§ EXERCISE
Swap "Luminescence" for "Lumière" in everything from the line containing "na Ballester, ha cerrado la sesión plenaria" down to the line containing "За популярністю", both included, and give only those lines with all else unchanged. Leave the pictures out of your answer.

§ Records taken from a dataset
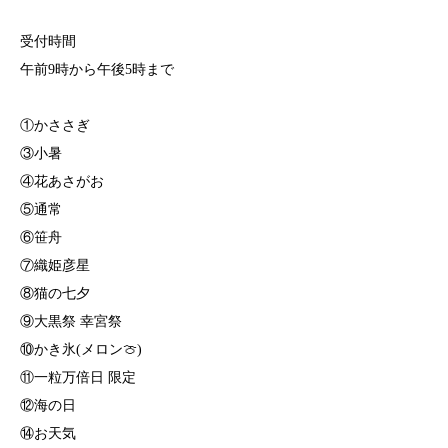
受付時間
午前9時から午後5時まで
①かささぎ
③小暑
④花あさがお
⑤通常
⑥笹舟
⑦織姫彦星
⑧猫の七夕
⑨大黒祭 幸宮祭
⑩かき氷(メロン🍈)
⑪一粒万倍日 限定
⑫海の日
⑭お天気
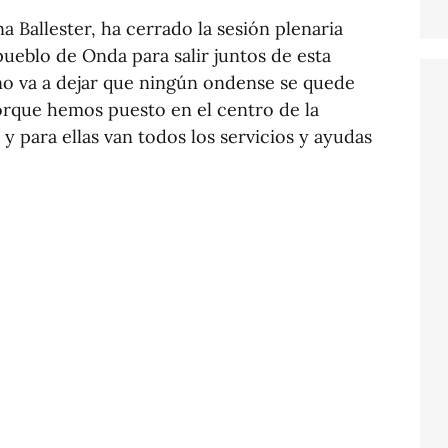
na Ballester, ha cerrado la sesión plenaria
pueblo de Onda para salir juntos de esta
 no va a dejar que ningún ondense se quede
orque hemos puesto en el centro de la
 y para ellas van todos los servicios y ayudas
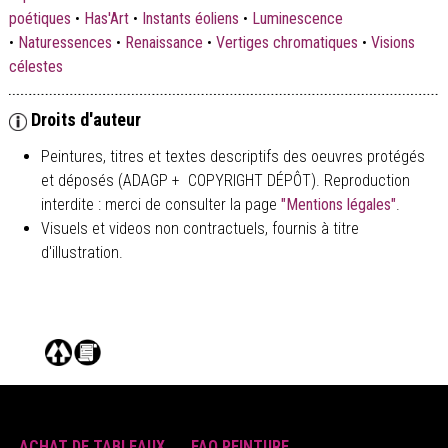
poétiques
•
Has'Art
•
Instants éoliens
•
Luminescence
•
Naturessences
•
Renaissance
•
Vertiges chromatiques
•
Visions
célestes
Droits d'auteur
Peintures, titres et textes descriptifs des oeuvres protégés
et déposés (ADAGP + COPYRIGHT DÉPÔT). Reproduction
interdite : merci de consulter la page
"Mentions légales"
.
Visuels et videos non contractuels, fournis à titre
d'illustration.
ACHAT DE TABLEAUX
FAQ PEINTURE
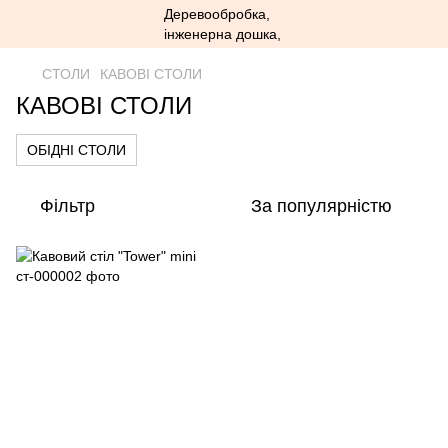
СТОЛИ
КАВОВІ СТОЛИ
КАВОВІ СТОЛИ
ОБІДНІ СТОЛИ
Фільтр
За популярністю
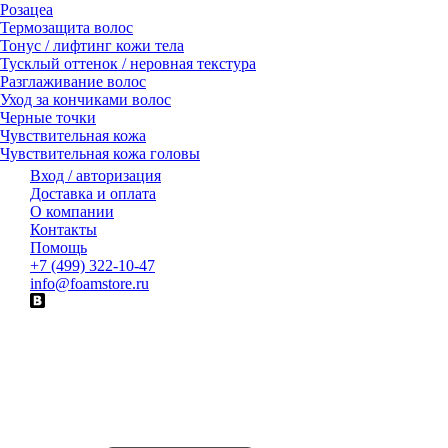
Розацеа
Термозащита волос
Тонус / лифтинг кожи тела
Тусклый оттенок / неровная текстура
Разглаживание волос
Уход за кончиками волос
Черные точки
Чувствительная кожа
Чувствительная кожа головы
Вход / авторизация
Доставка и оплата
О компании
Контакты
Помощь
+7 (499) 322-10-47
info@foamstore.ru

...

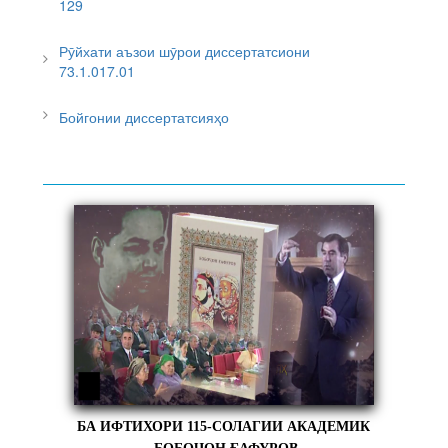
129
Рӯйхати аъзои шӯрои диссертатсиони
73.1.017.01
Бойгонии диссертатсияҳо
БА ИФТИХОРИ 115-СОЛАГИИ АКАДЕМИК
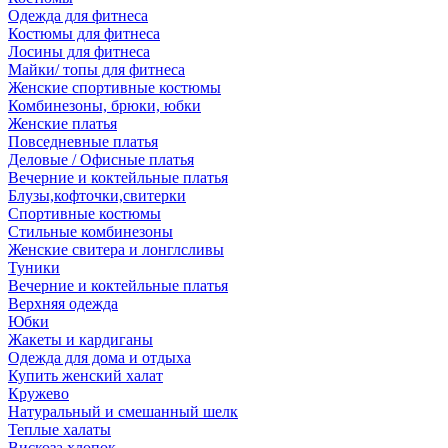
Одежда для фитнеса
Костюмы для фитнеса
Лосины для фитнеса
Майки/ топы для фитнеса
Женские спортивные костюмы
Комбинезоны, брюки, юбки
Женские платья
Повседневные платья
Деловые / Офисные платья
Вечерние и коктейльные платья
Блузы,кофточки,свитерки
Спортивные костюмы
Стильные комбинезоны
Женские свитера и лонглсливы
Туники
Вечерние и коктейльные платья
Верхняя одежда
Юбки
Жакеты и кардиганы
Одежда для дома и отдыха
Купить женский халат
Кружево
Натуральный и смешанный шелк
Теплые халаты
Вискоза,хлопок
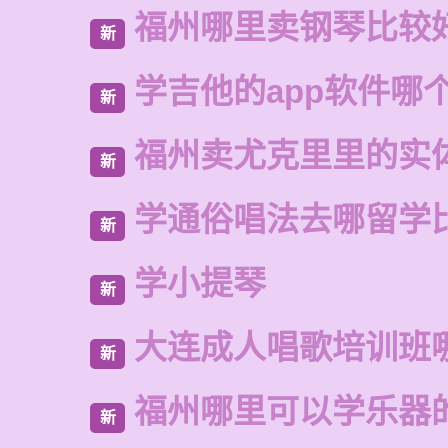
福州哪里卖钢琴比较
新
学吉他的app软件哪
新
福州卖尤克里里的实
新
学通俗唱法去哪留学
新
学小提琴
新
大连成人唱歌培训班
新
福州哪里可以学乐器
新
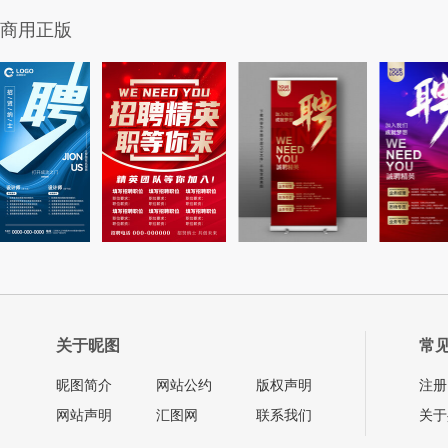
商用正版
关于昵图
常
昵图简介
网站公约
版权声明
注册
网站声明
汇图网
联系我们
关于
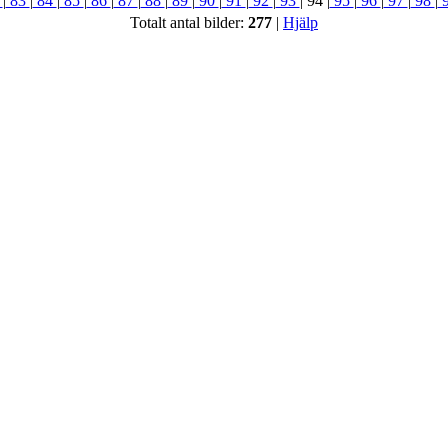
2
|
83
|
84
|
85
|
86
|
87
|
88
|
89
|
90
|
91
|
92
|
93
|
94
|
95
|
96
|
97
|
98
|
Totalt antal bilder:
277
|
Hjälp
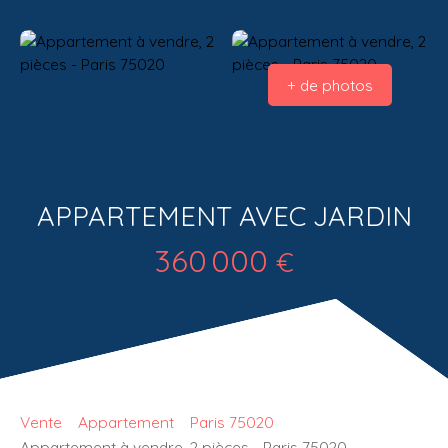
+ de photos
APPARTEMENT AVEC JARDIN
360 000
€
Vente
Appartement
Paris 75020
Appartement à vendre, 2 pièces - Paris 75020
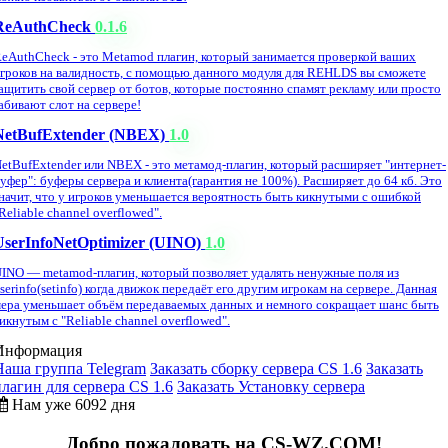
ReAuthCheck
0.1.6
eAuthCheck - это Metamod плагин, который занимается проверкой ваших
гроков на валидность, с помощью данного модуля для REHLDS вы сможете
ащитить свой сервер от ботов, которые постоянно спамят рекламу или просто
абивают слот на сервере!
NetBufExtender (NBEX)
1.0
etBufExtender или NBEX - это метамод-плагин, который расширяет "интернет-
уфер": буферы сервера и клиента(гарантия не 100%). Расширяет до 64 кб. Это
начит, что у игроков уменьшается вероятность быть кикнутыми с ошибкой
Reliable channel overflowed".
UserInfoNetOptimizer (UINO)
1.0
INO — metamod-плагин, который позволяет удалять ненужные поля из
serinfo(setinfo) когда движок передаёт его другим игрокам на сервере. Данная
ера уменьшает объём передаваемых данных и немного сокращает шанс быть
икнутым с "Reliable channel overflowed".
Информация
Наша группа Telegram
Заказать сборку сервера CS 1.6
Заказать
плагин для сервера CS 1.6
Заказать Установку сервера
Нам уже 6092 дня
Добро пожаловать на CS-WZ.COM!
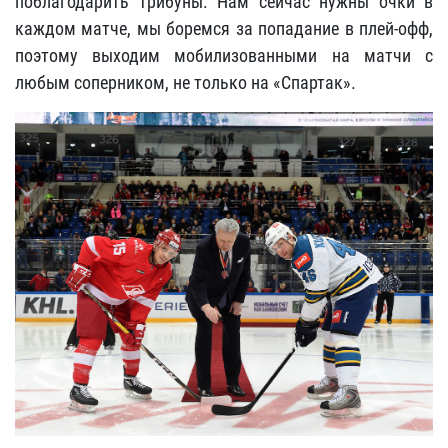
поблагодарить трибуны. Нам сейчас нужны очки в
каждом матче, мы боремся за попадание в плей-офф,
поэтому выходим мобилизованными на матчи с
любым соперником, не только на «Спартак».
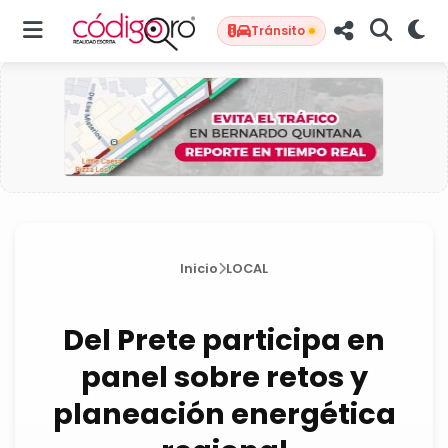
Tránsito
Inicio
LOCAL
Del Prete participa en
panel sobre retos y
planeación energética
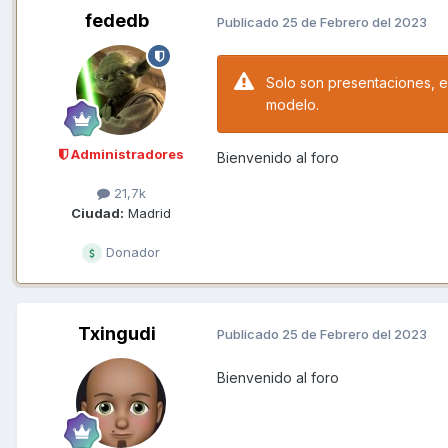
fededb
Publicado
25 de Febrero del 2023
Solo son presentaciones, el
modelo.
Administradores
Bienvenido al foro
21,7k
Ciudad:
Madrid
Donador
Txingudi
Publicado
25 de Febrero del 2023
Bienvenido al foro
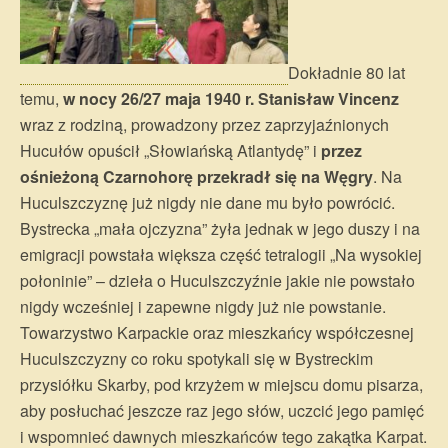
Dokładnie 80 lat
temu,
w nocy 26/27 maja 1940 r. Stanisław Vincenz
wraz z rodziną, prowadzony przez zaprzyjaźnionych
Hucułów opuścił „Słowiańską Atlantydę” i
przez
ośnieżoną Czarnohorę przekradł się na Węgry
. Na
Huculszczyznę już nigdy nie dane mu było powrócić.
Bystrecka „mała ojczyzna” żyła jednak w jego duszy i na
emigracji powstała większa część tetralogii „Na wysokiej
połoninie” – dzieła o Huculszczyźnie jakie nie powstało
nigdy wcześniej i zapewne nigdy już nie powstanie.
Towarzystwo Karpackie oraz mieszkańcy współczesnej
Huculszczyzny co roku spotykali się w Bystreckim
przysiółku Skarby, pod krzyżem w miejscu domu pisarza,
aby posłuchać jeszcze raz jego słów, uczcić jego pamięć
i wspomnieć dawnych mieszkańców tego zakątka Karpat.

§ SOLUTION TO THIS TASK
na Ballester, ha cerrado la sesión plenaria
pueblo de Onda para salir juntos de esta
 no va a dejar que ningún ondense se quede
orque hemos puesto en el centro de la
 y para ellas van todos los servicios y ayudas
poétiques
•
Has'Art
•
Instants éoliens
•
Lumière
•
Naturessences
•
Renaissance
•
Vertiges chromatiques
•
Visions
célestes
Droits d'auteur
Peintures, titres et textes descriptifs des oeuvres protégés
et déposés (ADAGP + COPYRIGHT DÉPÔT). Reproduction
interdite : merci de consulter la page
"Mentions légales"
.
Visuels et videos non contractuels, fournis à titre
d'illustration.
ACHAT DE TABLEAUX
FAQ PEINTURE
СТОЛИ
КАВОВІ СТОЛИ
КАВОВІ СТОЛИ
ОБІДНІ СТОЛИ
Фільтр
За популярністю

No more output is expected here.